Sparring gloves ? We have the PRO MMA Brand which is very good value for money PRO MMA Gloves - PRO MMA Shin Guards, Head Guard, Mitts, Pads, Wraps we have both 10oz and 16oz which are £25 each


----------



## antere07 (Sep 29, 2011)

to be honest i havnt a clue what gloves i need, im thinking about just waiting and buying them there or giving them a ring tomorow to see what gloves i need


----------



## YourMMA (Aug 20, 2009)

If you're gonna buy MMA gloves, buy sparring ones first. I pretty much never use my regular fight gloves any more, apart from to fight in obviously.


----------



## marc (Jul 16, 2007)

Ask your club what they would recommend, MMA Gloves will not be needed (not yet anyway) If you are a beginner 16oz sparring gloves would be fine


----------



## antere07 (Sep 29, 2011)

Right i attended my first class tonight and uppon leaving i was told by the trainer that i need to get some 12/14oz gloves, shin guards are essential and if i was thinking of fighting also to get some fight gloves and a mouth guard, now ive never bought any gloves other than out of argos that come with the bags so just need a few ideas on best brands and prices


----------



## marc (Jul 16, 2007)

We have the Bad boy Gloves, in 12oz. Bad boy have just brought a new range out, really good quality gear at an affordable price.
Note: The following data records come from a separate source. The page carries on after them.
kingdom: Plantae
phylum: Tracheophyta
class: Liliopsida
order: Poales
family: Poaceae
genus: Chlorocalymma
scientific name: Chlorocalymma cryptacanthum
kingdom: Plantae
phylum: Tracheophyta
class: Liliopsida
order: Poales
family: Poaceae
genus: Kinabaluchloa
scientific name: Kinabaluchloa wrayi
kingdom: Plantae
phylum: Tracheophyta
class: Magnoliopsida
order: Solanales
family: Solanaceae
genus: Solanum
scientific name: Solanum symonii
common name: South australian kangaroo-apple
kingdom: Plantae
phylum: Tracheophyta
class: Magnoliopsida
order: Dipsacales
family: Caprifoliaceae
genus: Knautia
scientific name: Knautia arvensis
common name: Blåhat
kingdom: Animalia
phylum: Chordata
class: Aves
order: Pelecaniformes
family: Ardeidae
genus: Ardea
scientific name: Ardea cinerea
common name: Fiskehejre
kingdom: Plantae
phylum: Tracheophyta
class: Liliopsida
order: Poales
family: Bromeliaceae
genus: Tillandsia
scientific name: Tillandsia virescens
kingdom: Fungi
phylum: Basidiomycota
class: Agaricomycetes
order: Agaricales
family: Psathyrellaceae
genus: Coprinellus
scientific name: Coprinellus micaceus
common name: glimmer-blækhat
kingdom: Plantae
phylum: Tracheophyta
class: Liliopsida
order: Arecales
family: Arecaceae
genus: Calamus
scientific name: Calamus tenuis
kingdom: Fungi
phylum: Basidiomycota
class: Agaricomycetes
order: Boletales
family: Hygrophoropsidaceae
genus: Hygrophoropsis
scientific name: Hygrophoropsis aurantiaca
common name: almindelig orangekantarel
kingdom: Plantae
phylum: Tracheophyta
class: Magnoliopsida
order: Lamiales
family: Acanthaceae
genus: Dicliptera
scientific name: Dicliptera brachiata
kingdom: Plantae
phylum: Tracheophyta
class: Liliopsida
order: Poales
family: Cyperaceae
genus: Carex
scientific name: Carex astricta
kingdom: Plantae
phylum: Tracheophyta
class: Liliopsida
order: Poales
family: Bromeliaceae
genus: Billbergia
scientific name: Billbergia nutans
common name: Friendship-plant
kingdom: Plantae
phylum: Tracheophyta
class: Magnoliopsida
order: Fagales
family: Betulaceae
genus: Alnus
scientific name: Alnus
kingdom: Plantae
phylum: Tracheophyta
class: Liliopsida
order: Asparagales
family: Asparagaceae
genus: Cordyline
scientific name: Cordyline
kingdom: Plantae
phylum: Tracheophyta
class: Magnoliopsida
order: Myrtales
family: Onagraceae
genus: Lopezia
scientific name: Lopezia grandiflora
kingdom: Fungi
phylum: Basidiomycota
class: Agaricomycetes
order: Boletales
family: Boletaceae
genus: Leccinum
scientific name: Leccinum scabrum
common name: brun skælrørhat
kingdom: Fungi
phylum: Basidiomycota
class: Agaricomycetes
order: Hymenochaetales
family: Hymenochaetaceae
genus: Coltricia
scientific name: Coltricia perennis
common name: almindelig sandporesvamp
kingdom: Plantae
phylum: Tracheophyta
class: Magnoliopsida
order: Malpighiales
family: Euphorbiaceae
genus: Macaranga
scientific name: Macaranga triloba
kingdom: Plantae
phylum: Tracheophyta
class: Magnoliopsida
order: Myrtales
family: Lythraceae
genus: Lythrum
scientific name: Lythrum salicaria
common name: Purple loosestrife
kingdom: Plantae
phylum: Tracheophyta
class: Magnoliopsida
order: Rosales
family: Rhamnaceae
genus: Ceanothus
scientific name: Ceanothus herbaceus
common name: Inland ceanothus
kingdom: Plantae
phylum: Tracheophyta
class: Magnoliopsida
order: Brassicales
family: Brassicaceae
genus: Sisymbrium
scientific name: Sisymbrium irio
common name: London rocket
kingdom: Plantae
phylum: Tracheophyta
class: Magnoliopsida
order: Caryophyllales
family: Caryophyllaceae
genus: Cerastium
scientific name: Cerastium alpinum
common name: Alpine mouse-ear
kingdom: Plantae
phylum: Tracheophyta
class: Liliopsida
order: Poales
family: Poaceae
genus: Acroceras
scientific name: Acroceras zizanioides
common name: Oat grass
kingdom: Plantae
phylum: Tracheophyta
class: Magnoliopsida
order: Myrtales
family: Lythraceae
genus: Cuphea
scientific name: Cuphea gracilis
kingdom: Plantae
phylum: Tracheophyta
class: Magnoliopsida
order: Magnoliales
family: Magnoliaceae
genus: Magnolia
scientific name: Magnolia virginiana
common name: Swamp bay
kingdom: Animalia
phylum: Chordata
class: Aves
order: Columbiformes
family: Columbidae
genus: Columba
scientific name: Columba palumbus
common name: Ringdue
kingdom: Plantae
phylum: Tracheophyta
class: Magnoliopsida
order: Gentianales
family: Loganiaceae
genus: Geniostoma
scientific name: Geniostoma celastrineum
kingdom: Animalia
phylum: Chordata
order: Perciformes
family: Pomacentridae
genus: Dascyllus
Use discount code ukmma10 when placing an order  Check em out here Bad Boy 3G PU Gloves *NEW* - Bad Boy Sparring gloves - Bad Boy MMA equipment


----------



## f13tch (Dec 10, 2011)

just got a cheap pair from sports direct, the make is an old boxing make called 'TITLE' they are reduced from £25 to £12.99!!!! bargain!!! go to their webpage and have a look under mma section!


----------



## sammysideways (Jul 29, 2010)

marc do you keep a wide range of stock? ive ordered gloves before via mail order and never get much luck with fit. wondered if i could pop up and some on before buying?


----------